Address is correct at vfio conf:

[~]% cat /etc/modprobe.d/vfio.conf
options vfio-pci ids=10de:13c2,10de:0fbb

I can't blacklist nvidia driver, because my other card is Nvidia too.

I'm running Ubuntu 17.04 with 4.10.0-26-generic, NVidia driver is the newest 375.66. Any suggestions what to do?

I think problem is that nvidia driver is loaded too early. I have tried several tricks to load driver at later stage with no luck. For example blacklisted it at /etc/modprobe/blacklist and tried load it at /etc/initramfs-tools/modules.

I think udev rule which loads vfio stuff before nvidia might do the trick. Tried this, but didn't work. Found udev rules pretty hard to understand. Tried this but it didn't help. :frowning: Anyone knows how to write udev rule?

[~]% cat /etc/udev/rules.d/50-vfio.rules
SUBSYSTEM=="vfio", ACTION=="add", RUN+="/sbin/modprobe vfio"
SUBSYSTEM=="vfio", ACTION=="add", RUN+="/sbin/modprobe vfio_iommu_type1"
SUBSYSTEM=="vfio", ACTION=="add", RUN+="/sbin/modprobe vfio_pci"
SUBSYSTEM=="vfio", ACTION=="add", RUN+="/sbin/modprobe vfio_virqfd"
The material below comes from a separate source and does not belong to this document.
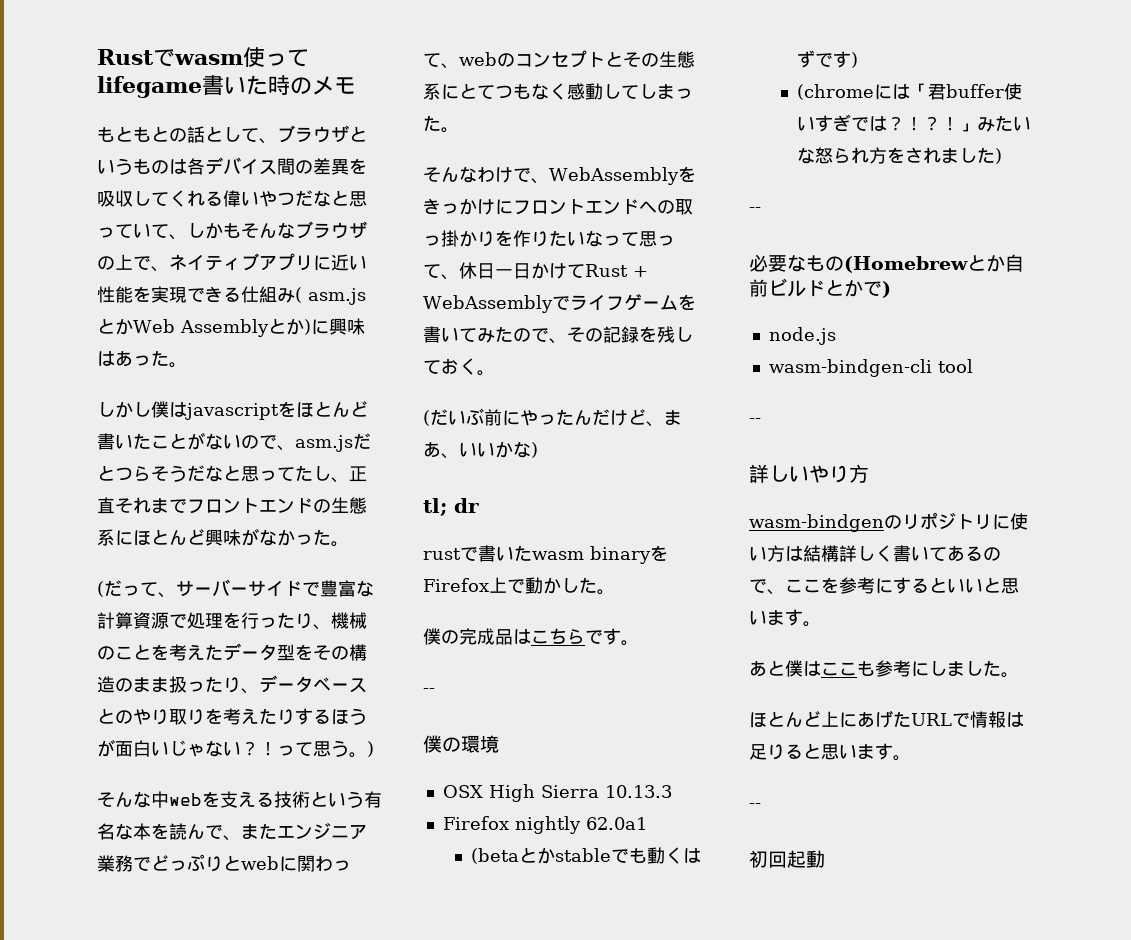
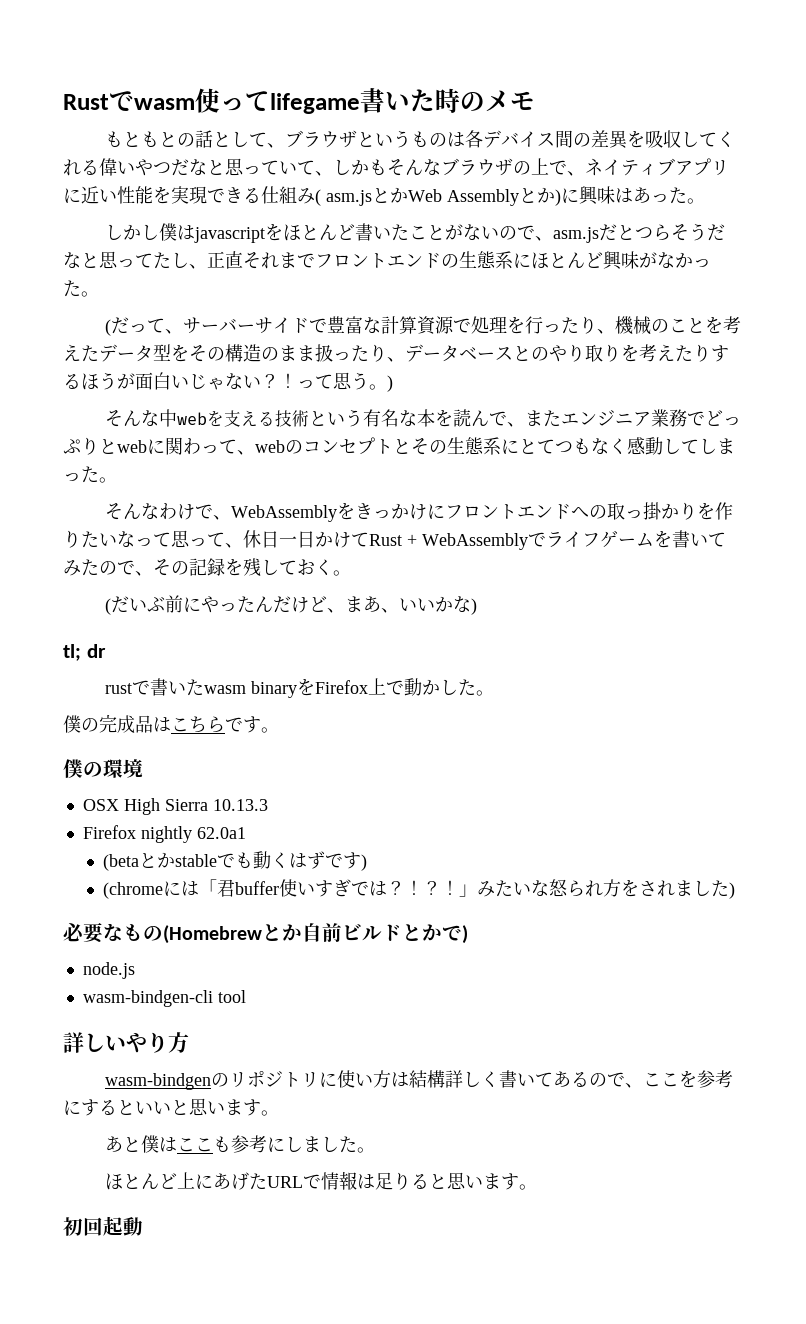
[423,688,435,694] // -- -> (279, 730) none
[749,207,761,213] // -- -> (735, 890) none
[749,418,761,424] // -- -> (246, 996) none
[749,803,761,809] // -- -> (538, 1187) none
Add vfio-pci.ids=10de:13c0,10de:0fbb to the line GRUB_CMDLINE_LINUX_DEFAULT="quiet intel_iommu=on.

So it looks like:
GRUB_CMDLINE_LINUX_DEFAULT="quiet intel_iommu=on vfio-pci.ids=10de:13c0,10de:0fbb"


Don't bother with the ACS patch anymore, it has been added to the kernel upstream and is no longer required.


When was it added upstream? I just compiled 4.9.30, and I needed to apply the patch to split my IOMMU groups. I used the patch from here:, and I had to skip one piece of the patch. All of my groups are separate now with the patch.


What about passing through the Intel HD 4000 that's onboard the Core i7 chip? Reading the posts below, it appears I don't even need to apply the ACS patch with newer kernels, although I went ahead and patched my 4.9 Debian Stretch kernel with it anyway.

Since much of my readings suggested passing through HD 4000 was an exercise in pain and suffering, I can't say that I've even attempted to summit this peak via that face of the mountain :slight_smile:


Even though the GPU is not in its own IOMMU group it will still work. Just follow the rest of the steps, using UEFI for the VM's bios type and it should work just fine.


Not possible as of yet. The iGPU is so heavily integrated with the CPU in more than just PCIe, as of now it isn't possible.


I pass through my GPU, a PCINIC, and a USB 3 card. Without the patch I couldn't pass through my USB card, and it would say that it was an invalid group, just like with older versions of kernel 4.9. I wonder if it depends on hardware or something.


Ah yes, without the ACS patch the PCIe device has to be UEFI compatible.


That makes sense. I am using OVMF, but I'm not sure if all of the cards are uefi compatable.